Researchers looking at fossils find enamel coatings on scales that may have evolved to strengthen their teeth.
A group of scientists revealed Wednesday they have found evidence that the enamel on our teeth originally came from scales on a prehistoric fish that live some 400 million years ago.
Paleontologist Per Erik Ahlberg of Sweden’s University of Uppsala said in an article on csmonitor.com, “This is important because it is unexpected. In us, enamel is only found on teeth, and it is very important for their function, so it is natural to assume that it evolved there.”
Most vertebrates have tooth enamel, which is made up almost entirely of calcium phosphate, and is the hardest tissue produced by the body. Scientists have been unclear as to the origin of the substance.
The researchers, looking at fossil remains of two bony fish from the Silurian Period, discovered the fossils had enamel coating on their scales, but not on their teeth. It took millions of years for the fish to begin to develop enamel on their teeth to make them stronger and harder.
One of the fish fossils was called Andreolepis and lived in the area we now know as Sweden about 425 million years ago. The other, Psarolepis, existed in what is now China about 418 million years ago. Both fossils exhibited an enamel coating on their scales, and neither had tooth enamel.

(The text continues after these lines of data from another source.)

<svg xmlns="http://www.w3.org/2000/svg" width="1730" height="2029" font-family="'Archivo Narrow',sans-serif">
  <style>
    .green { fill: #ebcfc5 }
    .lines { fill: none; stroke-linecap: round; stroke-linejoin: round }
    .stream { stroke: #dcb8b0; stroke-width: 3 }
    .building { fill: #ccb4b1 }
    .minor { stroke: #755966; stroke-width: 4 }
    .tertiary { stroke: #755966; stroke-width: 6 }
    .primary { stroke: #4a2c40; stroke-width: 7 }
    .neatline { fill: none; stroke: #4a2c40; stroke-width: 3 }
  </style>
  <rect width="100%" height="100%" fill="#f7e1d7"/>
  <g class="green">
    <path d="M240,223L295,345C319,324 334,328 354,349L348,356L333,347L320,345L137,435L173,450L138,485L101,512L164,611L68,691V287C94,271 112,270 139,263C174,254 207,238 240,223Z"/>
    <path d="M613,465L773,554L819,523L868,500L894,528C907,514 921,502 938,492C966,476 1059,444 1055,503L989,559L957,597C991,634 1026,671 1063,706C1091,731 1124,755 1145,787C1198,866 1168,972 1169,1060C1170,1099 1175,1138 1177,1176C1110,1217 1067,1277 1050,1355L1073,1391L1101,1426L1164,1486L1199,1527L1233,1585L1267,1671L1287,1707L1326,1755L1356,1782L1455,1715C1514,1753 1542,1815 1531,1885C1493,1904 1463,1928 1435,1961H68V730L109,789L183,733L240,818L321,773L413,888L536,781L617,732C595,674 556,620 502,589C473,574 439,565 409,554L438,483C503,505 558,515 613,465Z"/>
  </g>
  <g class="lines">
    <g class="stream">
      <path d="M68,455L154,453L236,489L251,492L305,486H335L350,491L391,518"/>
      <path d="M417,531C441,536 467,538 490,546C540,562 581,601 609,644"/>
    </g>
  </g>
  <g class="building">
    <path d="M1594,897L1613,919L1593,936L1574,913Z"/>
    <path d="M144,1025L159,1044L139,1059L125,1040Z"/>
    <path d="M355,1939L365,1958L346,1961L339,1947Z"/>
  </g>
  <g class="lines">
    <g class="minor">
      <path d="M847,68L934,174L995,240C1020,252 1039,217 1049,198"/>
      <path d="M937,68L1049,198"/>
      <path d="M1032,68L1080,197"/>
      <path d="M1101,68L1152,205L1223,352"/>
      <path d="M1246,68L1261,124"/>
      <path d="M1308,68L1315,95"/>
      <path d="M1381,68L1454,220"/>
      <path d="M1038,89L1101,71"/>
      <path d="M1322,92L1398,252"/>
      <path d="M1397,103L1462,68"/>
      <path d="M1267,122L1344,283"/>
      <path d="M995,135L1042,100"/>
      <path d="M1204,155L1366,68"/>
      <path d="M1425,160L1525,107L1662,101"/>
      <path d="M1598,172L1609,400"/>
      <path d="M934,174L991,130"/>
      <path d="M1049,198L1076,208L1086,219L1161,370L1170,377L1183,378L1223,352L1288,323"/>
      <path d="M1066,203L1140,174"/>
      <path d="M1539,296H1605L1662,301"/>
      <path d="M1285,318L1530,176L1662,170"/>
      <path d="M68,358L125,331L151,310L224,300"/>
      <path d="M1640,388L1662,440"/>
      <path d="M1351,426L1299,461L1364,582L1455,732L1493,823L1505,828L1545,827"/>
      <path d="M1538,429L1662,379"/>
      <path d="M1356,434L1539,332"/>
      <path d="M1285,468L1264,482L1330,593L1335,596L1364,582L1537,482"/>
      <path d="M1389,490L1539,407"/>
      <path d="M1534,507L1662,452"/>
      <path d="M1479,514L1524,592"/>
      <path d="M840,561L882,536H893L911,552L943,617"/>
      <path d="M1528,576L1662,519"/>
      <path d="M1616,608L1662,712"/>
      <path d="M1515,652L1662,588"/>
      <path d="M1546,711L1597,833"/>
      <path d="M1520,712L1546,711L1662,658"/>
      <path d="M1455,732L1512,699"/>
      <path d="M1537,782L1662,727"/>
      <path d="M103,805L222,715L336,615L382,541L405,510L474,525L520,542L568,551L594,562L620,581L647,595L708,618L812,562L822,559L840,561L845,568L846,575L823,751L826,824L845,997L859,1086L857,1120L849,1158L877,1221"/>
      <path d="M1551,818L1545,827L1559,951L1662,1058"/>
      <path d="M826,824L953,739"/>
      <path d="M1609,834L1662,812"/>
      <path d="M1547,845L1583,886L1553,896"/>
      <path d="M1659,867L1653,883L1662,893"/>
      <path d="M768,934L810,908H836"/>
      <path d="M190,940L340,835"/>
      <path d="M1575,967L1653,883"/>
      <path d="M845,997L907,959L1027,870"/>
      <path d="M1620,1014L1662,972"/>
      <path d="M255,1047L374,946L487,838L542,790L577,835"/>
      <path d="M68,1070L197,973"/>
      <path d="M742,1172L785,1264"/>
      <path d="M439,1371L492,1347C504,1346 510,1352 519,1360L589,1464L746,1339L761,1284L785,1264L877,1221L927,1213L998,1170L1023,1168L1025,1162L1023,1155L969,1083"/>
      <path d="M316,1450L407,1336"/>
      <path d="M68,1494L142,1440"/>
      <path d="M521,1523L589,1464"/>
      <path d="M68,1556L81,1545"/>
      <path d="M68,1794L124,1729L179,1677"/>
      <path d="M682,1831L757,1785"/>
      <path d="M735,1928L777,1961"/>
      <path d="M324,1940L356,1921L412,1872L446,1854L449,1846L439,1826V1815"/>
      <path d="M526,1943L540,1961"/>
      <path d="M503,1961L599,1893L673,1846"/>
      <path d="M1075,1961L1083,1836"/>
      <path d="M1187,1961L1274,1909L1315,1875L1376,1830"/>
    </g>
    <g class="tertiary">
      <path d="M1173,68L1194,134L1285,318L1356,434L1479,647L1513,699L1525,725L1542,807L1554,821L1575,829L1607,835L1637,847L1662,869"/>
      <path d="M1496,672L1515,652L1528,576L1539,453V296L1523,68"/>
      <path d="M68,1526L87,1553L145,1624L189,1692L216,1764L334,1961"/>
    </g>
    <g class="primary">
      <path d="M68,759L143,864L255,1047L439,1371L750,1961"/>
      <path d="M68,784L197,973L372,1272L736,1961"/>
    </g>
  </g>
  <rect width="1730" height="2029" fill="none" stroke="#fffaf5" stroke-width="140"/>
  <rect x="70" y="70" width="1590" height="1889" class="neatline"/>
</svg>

Believe it or not, a modern fish is also providing clues. The spotted gar, a freshwater fish usually found in central and southern United States, has scales that are covered by an enamel-like substance. Since the gar has remained relatively unchanged since the time of the dinosaurs, the scientists looked genes relating to enamel formation in the fish, and found that the scale covering is similar to enamel.
Paleontologist Qingming Qu of Uppsala University and the University of Ottawa added the original use of enamel was as a protective tissue in primitive fishes.
The research appears in the journal Nature.